◆ What you have to do
Quote all lines below exactly. Images stay out.

◆ Provided material
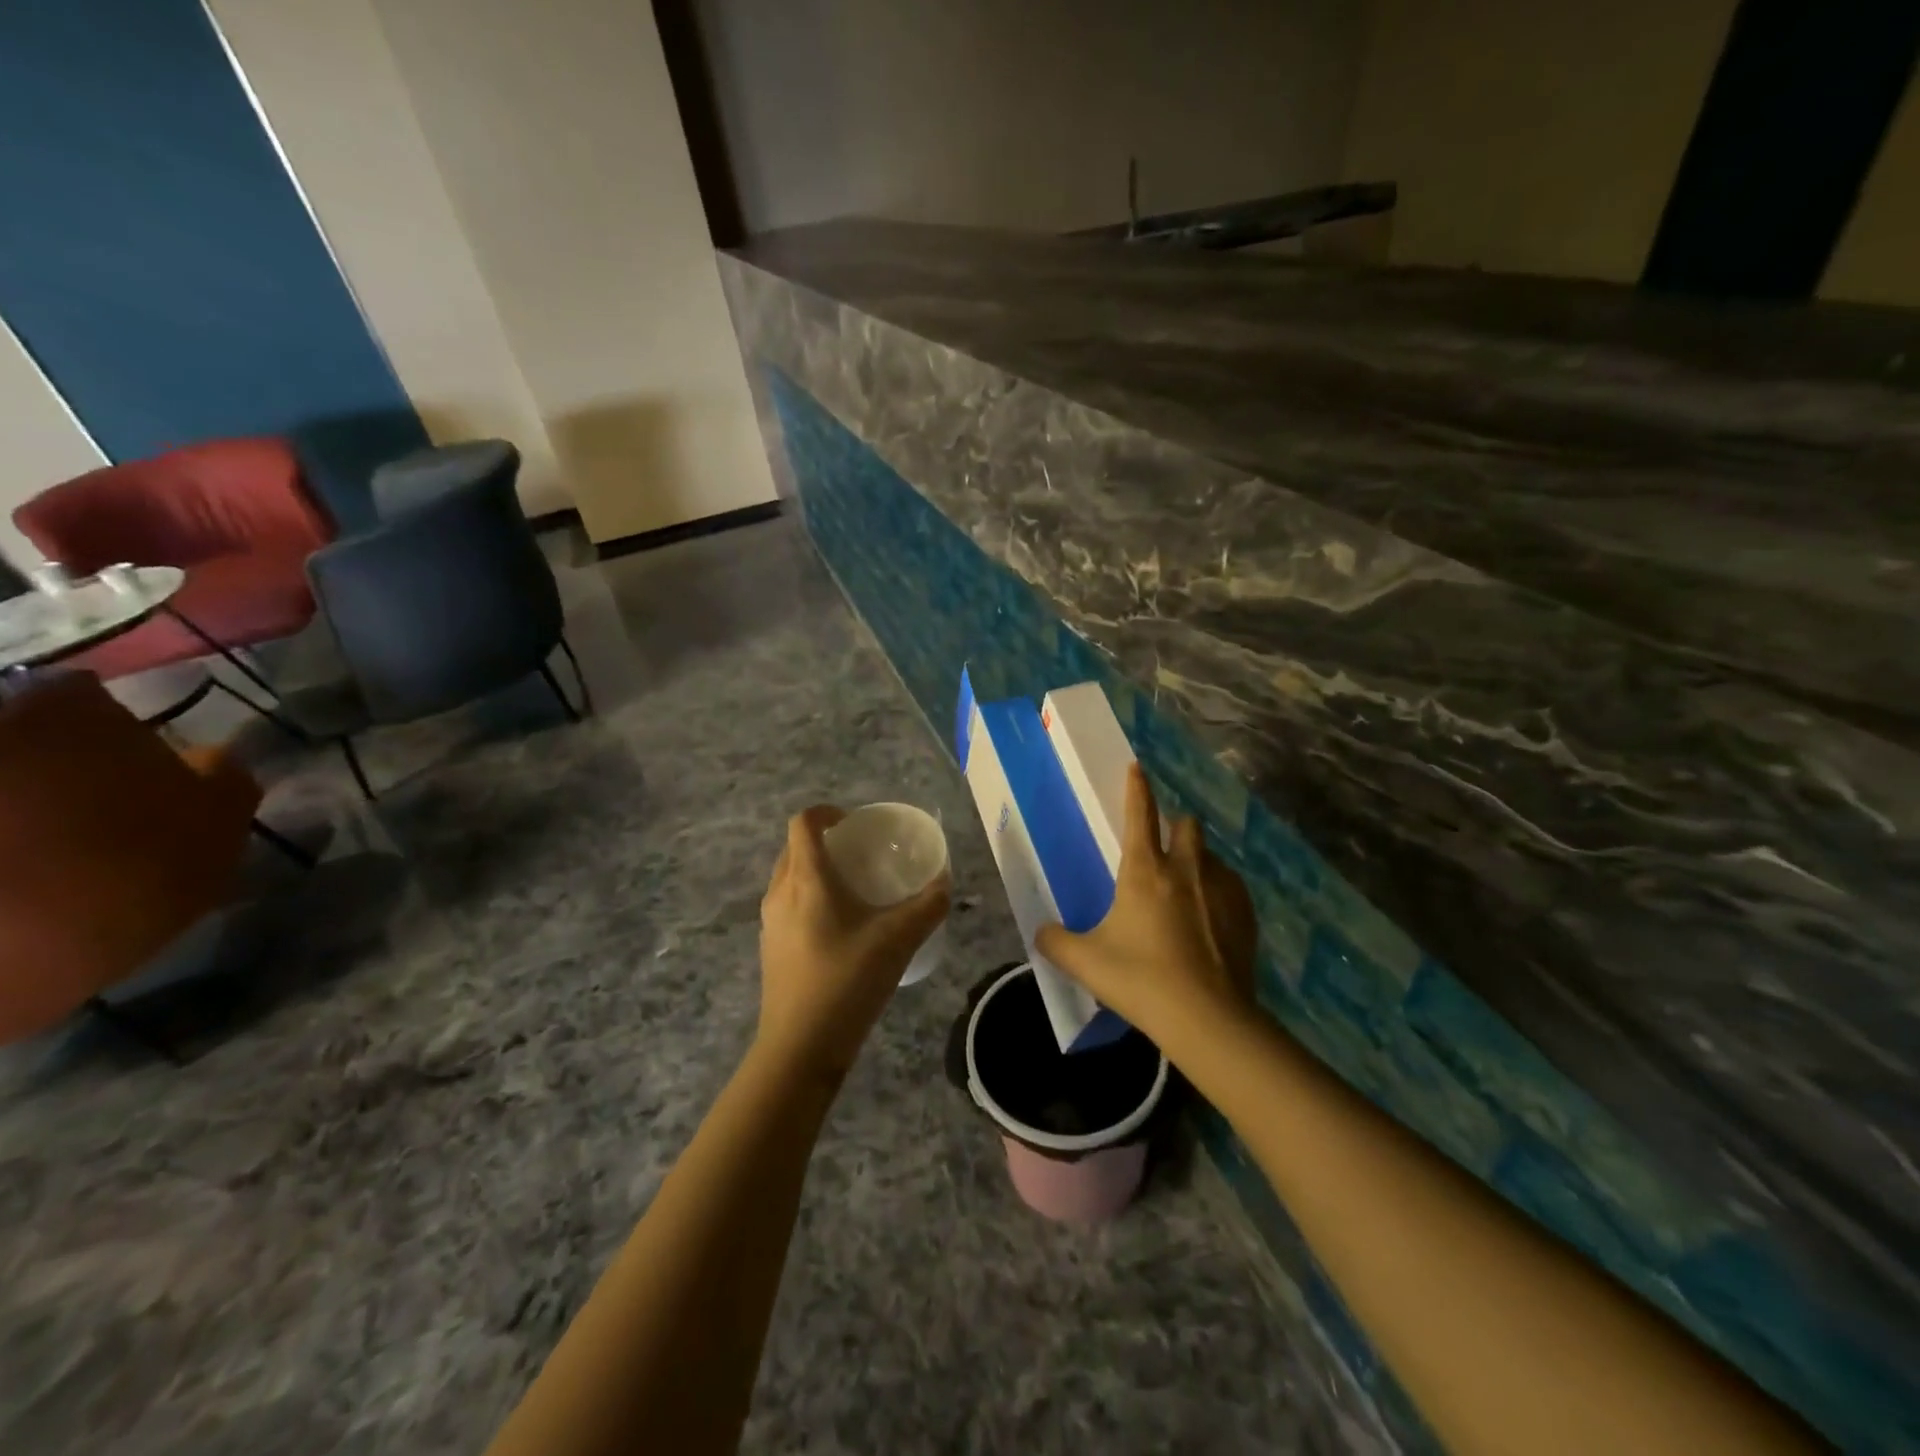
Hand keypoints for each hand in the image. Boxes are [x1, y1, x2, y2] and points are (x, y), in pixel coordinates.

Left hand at [757, 806, 950, 1080]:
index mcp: (807, 880)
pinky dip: (808, 898)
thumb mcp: (898, 940)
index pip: (803, 823)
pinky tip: (838, 928)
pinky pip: (787, 904)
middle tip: (860, 853)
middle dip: (824, 841)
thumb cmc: (847, 982)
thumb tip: (945, 882)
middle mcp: (780, 893)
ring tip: (851, 889)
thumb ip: (927, 906)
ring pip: (788, 877)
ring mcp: (770, 922)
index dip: (826, 812)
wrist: (800, 1048)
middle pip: (794, 848)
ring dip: (815, 870)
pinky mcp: (770, 948)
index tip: (855, 823)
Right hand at [1035, 765, 1258, 1050]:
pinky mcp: (1246, 915)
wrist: (1207, 1018)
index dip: (1136, 788)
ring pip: (1212, 857)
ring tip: (1187, 891)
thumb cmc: (1140, 980)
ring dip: (1199, 862)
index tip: (1137, 767)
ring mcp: (1222, 890)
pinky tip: (1211, 920)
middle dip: (1177, 827)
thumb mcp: (1086, 962)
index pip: (1139, 815)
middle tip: (1165, 849)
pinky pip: (1232, 887)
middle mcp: (1186, 869)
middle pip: (1187, 825)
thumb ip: (1056, 942)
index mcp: (1145, 871)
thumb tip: (1040, 933)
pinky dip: (1219, 892)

◆ Reply
Hand keypoints for each hand in the image. Boxes are [x1, y1, x2, y2] and points are (x, y), in pixel coordinates.

Left hand at [757, 806, 950, 1080]:
index mcp: (807, 880)
pinky dip: (808, 898)
thumb mcp: (898, 940)
index pip: (803, 823)
pinky tip: (838, 928)
pinky pip: (787, 904)
middle tip: (860, 853)
middle dip: (824, 841)
thumb cmc: (847, 982)
thumb tip: (945, 882)
middle mcp: (780, 893)
ring tip: (851, 889)
thumb ip: (927, 906)
ring pip: (788, 877)
ring mcp: (770, 922)
index dip: (826, 812)
wrist: (800, 1048)
middle pip: (794, 848)
ring dip: (815, 870)
pinky mcp: (770, 948)
index tip: (855, 823)
Right hand at [1035, 765, 1258, 1050]:
pinky mcp: (1246, 915)
wrist: (1207, 1018)
index dip: (1136, 788)
ring pip: (1212, 857)
ring tip: (1187, 891)
thumb cmc: (1140, 980)
ring dip: (1199, 862)
index tip: (1137, 767)
ring mcp: (1222, 890)
pinky tip: (1211, 920)
middle dip: (1177, 827)
thumb mcp: (1086, 962)
index pip: (1139, 815)
middle tip: (1165, 849)
pinky pip: (1232, 887)
middle mcp: (1186, 869)
middle pip: (1187, 825)
thumb ip: (1056, 942)
index mcp: (1145, 871)
thumb tip: (1040, 933)
pinky dip: (1219, 892)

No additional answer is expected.